Major League Baseball's All-Star Game almost certainly will boost the local economy and the state's image when it comes to Minnesota in two years, but the impact might be relatively minor and difficult to measure.
Even as Major League Baseball Commissioner Bud Selig said on Wednesday that the game would mean at least $75 million in economic impact for Minnesota, local officials differed on the ultimate figure. Minneapolis Downtown Council president Mark Stenglein quickly predicted the impact could reach $110 million.
But Minneapolis Mayor R.T. Rybak was more cautious, adding that "I always use those as very rough guides and never take them literally, because how the heck can you ever estimate what it was?"
Even Twins owner Jim Pohlad said, when it comes to economic impact, "the optimists will say one number, the pessimists will say another."
In announcing that Major League Baseball would play the 2014 game at Target Field, Selig opened an annual debate over how much the game means to a host city. In contrast to the last baseball All-Star Game held in Minnesota, in 1985, Selig said that the event now covers six days of activity sandwiched around the actual game.
Three years after the All-Star Game was held in St. Louis in 2009, Brian Hall of that city's convention and visitors commission said local officials never have verified whether the $60 million estimate in economic impact proved to be accurate.

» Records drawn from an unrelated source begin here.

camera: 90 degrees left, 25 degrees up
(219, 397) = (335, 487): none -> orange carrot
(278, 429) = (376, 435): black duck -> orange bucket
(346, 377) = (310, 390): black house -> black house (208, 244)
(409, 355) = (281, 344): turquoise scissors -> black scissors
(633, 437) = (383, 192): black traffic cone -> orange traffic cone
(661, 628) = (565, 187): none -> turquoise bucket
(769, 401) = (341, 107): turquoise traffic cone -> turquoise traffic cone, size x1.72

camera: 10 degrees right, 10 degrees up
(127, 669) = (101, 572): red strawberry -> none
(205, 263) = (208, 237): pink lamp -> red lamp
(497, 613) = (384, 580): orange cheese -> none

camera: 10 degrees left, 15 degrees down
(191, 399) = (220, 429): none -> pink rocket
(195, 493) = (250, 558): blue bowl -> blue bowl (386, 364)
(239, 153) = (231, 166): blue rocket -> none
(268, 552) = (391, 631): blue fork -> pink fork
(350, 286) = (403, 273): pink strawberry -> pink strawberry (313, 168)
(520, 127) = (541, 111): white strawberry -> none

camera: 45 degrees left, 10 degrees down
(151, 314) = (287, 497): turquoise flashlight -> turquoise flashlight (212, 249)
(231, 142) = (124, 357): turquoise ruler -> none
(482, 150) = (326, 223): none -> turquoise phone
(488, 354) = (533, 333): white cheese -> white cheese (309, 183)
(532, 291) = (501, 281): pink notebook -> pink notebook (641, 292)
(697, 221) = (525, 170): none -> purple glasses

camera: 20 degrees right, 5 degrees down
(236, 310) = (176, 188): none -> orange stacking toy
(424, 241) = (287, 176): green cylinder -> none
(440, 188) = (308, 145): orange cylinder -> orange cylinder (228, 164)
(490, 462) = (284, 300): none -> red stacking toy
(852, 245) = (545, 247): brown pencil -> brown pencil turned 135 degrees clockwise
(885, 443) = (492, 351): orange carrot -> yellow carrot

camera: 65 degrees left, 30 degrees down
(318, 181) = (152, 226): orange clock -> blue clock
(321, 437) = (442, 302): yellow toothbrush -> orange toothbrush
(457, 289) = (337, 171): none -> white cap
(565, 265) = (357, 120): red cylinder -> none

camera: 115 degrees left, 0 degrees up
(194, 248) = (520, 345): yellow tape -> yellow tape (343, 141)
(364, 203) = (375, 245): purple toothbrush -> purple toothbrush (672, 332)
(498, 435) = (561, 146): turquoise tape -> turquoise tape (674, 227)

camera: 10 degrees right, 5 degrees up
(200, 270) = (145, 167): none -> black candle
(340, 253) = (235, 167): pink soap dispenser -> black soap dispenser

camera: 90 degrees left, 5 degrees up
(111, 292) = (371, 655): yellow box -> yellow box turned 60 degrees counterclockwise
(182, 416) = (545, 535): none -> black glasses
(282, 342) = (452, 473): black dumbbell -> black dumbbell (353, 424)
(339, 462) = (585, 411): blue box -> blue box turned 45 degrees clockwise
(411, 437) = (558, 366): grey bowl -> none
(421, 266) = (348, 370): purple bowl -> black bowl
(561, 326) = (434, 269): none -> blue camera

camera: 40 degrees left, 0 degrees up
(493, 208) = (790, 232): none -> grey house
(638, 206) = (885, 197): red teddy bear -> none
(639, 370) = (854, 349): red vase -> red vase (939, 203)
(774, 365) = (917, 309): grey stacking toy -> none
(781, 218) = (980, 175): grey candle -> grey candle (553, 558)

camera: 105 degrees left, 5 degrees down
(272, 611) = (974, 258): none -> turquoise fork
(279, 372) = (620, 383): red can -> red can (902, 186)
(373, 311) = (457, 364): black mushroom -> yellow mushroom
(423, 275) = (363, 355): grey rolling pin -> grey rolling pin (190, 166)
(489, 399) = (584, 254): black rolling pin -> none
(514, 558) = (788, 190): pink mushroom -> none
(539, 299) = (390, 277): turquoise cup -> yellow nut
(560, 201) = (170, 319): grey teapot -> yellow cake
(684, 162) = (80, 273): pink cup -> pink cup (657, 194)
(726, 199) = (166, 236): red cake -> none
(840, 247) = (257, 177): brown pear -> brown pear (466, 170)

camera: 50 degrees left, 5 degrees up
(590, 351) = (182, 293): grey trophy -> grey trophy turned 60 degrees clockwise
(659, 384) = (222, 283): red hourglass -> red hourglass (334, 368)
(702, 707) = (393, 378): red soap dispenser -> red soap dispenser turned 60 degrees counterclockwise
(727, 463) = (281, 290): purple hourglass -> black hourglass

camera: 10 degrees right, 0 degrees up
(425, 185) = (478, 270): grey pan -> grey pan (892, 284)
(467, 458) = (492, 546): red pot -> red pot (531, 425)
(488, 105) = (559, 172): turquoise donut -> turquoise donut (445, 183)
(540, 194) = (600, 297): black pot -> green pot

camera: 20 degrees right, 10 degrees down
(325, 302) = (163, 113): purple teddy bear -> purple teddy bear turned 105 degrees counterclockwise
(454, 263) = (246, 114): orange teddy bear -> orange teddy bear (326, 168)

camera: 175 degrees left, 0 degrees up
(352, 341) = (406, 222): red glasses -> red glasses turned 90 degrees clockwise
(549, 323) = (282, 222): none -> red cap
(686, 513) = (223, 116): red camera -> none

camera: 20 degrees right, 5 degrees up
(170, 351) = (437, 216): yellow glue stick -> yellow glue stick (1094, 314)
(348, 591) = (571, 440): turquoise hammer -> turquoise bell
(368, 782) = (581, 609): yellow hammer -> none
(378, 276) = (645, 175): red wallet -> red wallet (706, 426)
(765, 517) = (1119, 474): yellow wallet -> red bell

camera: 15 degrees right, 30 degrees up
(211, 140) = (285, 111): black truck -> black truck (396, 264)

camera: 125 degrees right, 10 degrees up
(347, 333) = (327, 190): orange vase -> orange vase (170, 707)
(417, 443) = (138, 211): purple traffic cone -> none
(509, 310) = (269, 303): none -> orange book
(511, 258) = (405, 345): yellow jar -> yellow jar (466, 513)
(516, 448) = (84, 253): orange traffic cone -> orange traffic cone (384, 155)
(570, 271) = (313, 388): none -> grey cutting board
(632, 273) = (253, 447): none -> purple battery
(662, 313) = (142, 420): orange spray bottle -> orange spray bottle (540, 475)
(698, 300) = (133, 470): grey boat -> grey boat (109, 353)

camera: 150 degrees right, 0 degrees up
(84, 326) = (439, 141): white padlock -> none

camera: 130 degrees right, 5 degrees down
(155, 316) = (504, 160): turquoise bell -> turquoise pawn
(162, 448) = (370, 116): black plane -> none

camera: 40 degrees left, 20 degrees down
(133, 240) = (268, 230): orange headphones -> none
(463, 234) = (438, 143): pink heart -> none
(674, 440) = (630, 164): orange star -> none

"There was no post-hoc analysis done," said Hall, the commission's chief marketing officer. "[But] we have every reason to believe that we accomplished the $60 million," he said.
Major League Baseball spokesman Pat Courtney said the league usually leaves the actual figure to the host city, and Meet Minneapolis president Melvin Tennant said on Wednesday that every city uses similar calculations in arriving at its own estimate. Tennant's hospitality association estimated the impact at $75 million but did not -- as Selig did -- speculate the figure could reach $100 million.